El Eurogrupo del jueves abordará los avances en este terreno. Un alto funcionario comunitario expresó su «optimismo» y vio viable que en diciembre pueda haber un acuerdo para fijar una hoja de ruta sobre la que empezar a trabajar en enero. Hace apenas un año, en el seno del Eurogrupo se daba casi por muerto a ese instrumento. «Está en respiración asistida», se comentaba entonces. En diciembre del año pasado, ese fondo comunitario todavía era un tabú para la canciller alemana Angela Merkel. En la última cumbre de 2018, Merkel tuvo un áspero desencuentro con Pedro Sánchez, quien reclamó que la creación de ese mecanismo constara en las conclusiones del encuentro. Merkel se negó.

Hoja de ruta en diciembre

Sin embargo, este alto funcionario explica que los países se han movido por primera vez de sus «líneas rojas». España ha estado al frente, precisamente, del grupo técnico que ha coordinado los trabajos sobre ese fondo. Fuentes del Ministerio de Economía coincidieron en que los ministros de Finanzas de la zona euro tratarán de aprobar en diciembre una hoja de ruta que deberá ser ratificada por los jefes de Estado y de gobierno. Estas fuentes explican que el cambio de posiciones se debe a que, en esta ocasión, se ha colocado el fondo de garantías de depósitos dentro de un paquete más amplio, en el que también hay medidas de reducción de riesgos, limitación de la exposición de la banca a la deuda soberana o el refuerzo en los mecanismos de supervisión. «Algunos países no estaban interesados en el fondo de garantías pero sí en otras áreas y eso ha permitido avanzar», sostienen estas fuentes.
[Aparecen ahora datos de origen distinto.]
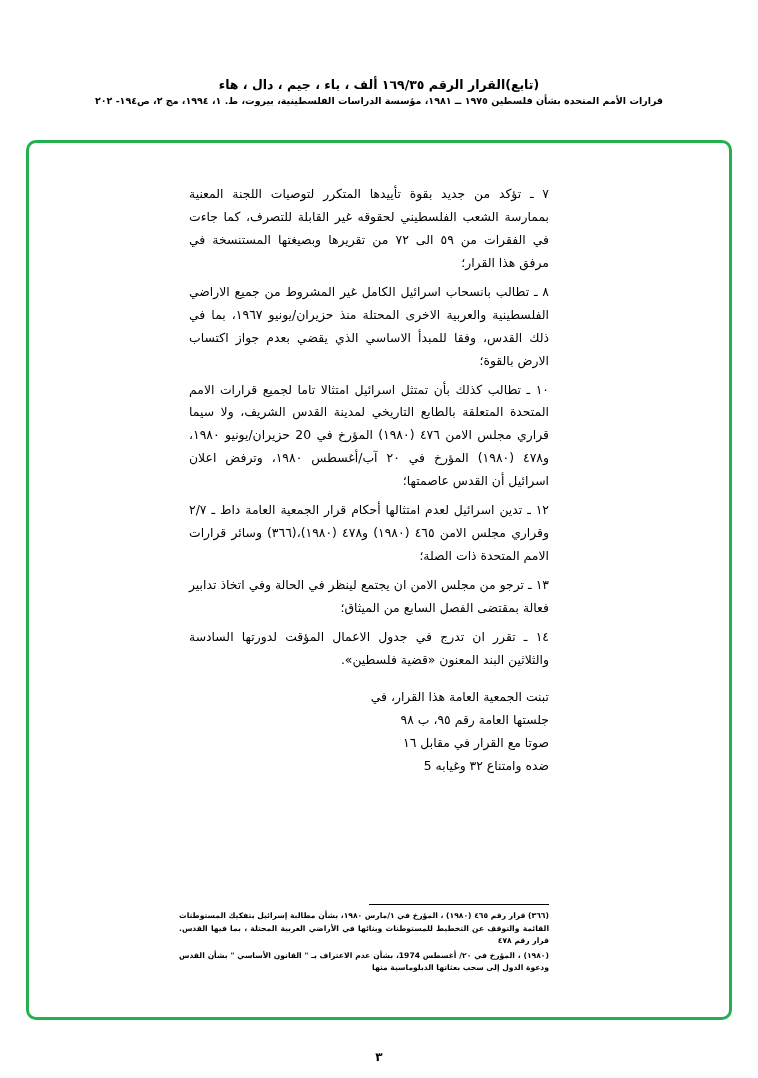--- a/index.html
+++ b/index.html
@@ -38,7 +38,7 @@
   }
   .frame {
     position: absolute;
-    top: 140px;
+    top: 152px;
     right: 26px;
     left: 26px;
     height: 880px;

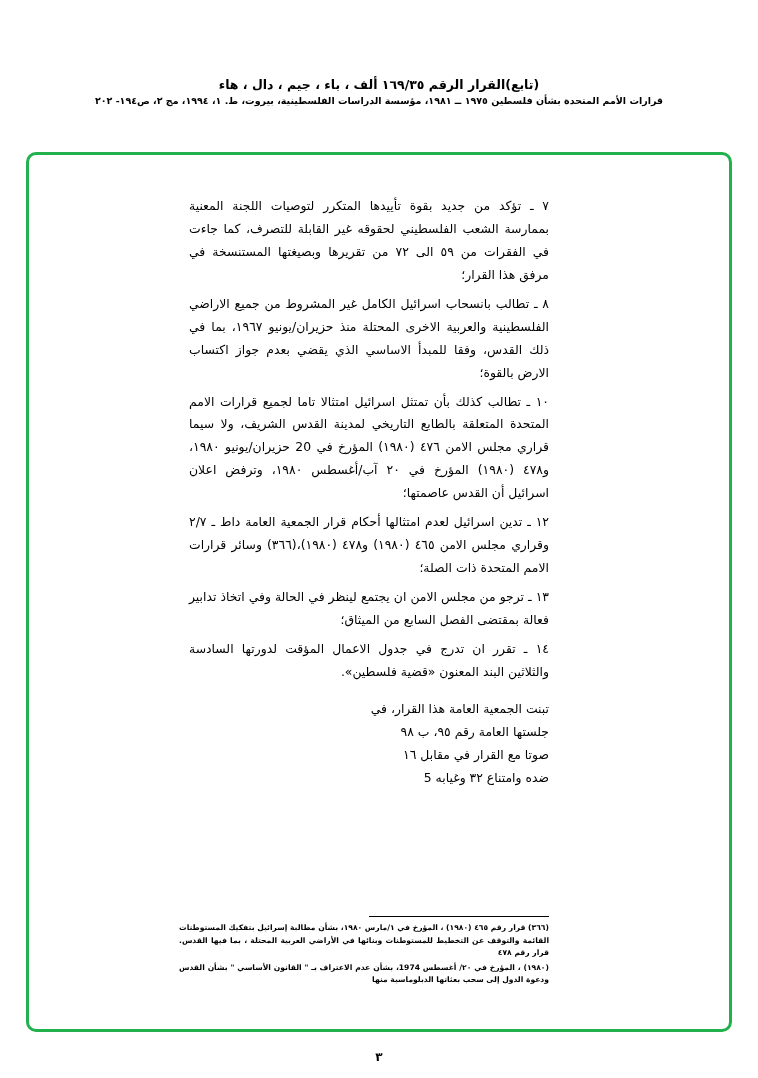--- a/index.html
+++ b/index.html
@@ -66,7 +66,8 @@
     text-align: right;
   }
   .closing div {
-    margin: 0;
+    margin: 8px;
+    font-family: Liberation Serif, serif;
   }
   .footnotes {
     position: absolute;

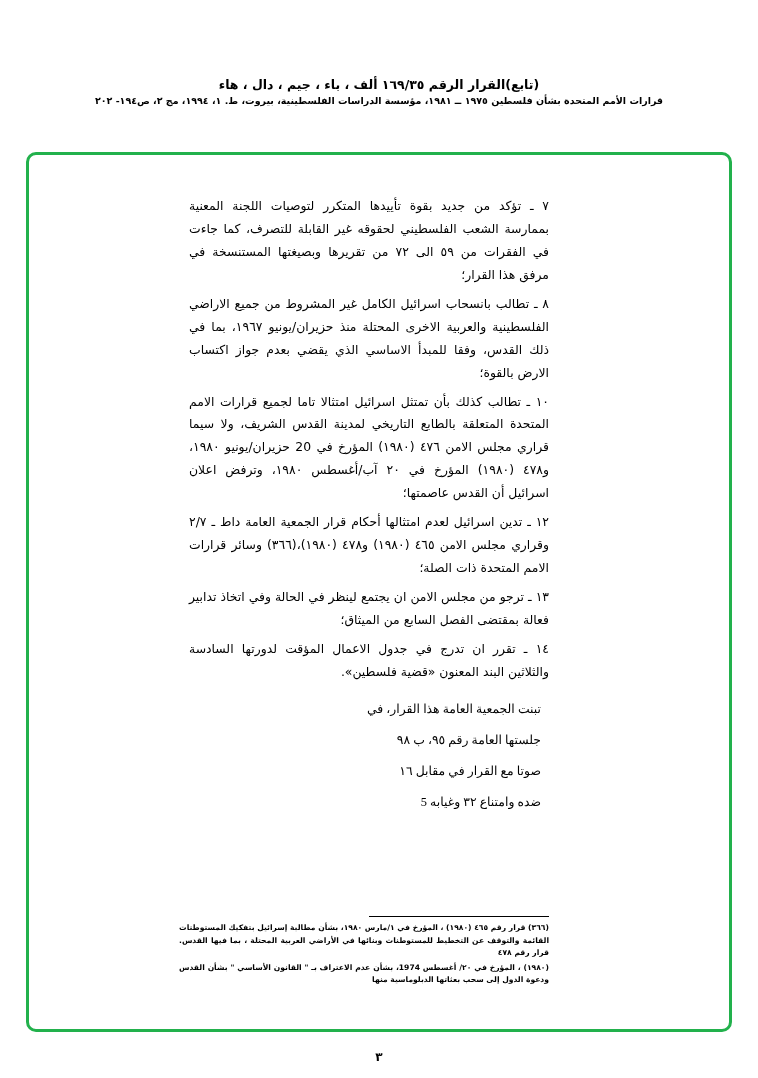--- a/index.html
+++ b/index.html
@@ -128,7 +128,6 @@
 
     <div class="footnotes">
       <div class="fn-rule"></div>
-      <p>(٣٦٦) قرار رقم ٤٦٥ (١٩٨٠) ، المؤرخ في ١/مارس ١٩٨٠، بشأن مطالبة إسرائيل بتفكيك المستوطنات القائمة والتوقف عن التخطيط للمستوطنات وبنائها في الأراضي العربية المحتلة ، بما فيها القدس. قرار رقم ٤٧٨</p>
       <p>(١٩٨٠) ، المؤرخ في ٢٠/ أغسطس 1974، بشأن عدم الاعتراف بـ " القانون الأساسي " بشأن القدس ودعوة الدول إلى سحب بعثاتها الدبلوماسية منها</p>
     </div>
En su artículo en FT, Scholz destaca que «un sistema europeo de reaseguro de depósitos aumentaría significativamente la resistencia de los sistemas nacionales de seguros de depósitos». Y añade: «Un sistema de este tipo tendría que cumplir varios condiciones, una de las cuales es que la responsabilidad nacional debe seguir siendo un componente central». De hecho, la propuesta alemana va acompañada de otras medidas: primero, el refuerzo del régimen de supervisión bancaria y la gestión de crisis, que incluiría una armonización de la legislación de insolvencias; segundo, una mayor integración bancaria en Europa reduciendo las exigencias de capital y liquidez para las filiales de un grupo financiero en épocas de bonanza; tercero, la reducción de deuda soberana y carteras morosas en los balances bancarios, y por último, una base común imponible para Sociedades a nivel comunitario.

«Para completar la union bancaria debe existir, entre otras cosas, una forma de mecanismo común europeo de garantía de depósitos», escribe Scholz. «Hay que avanzar realmente y ya no es un opción depender de los Estados Unidos o de China cuando se trata de servicios financieros», agrega.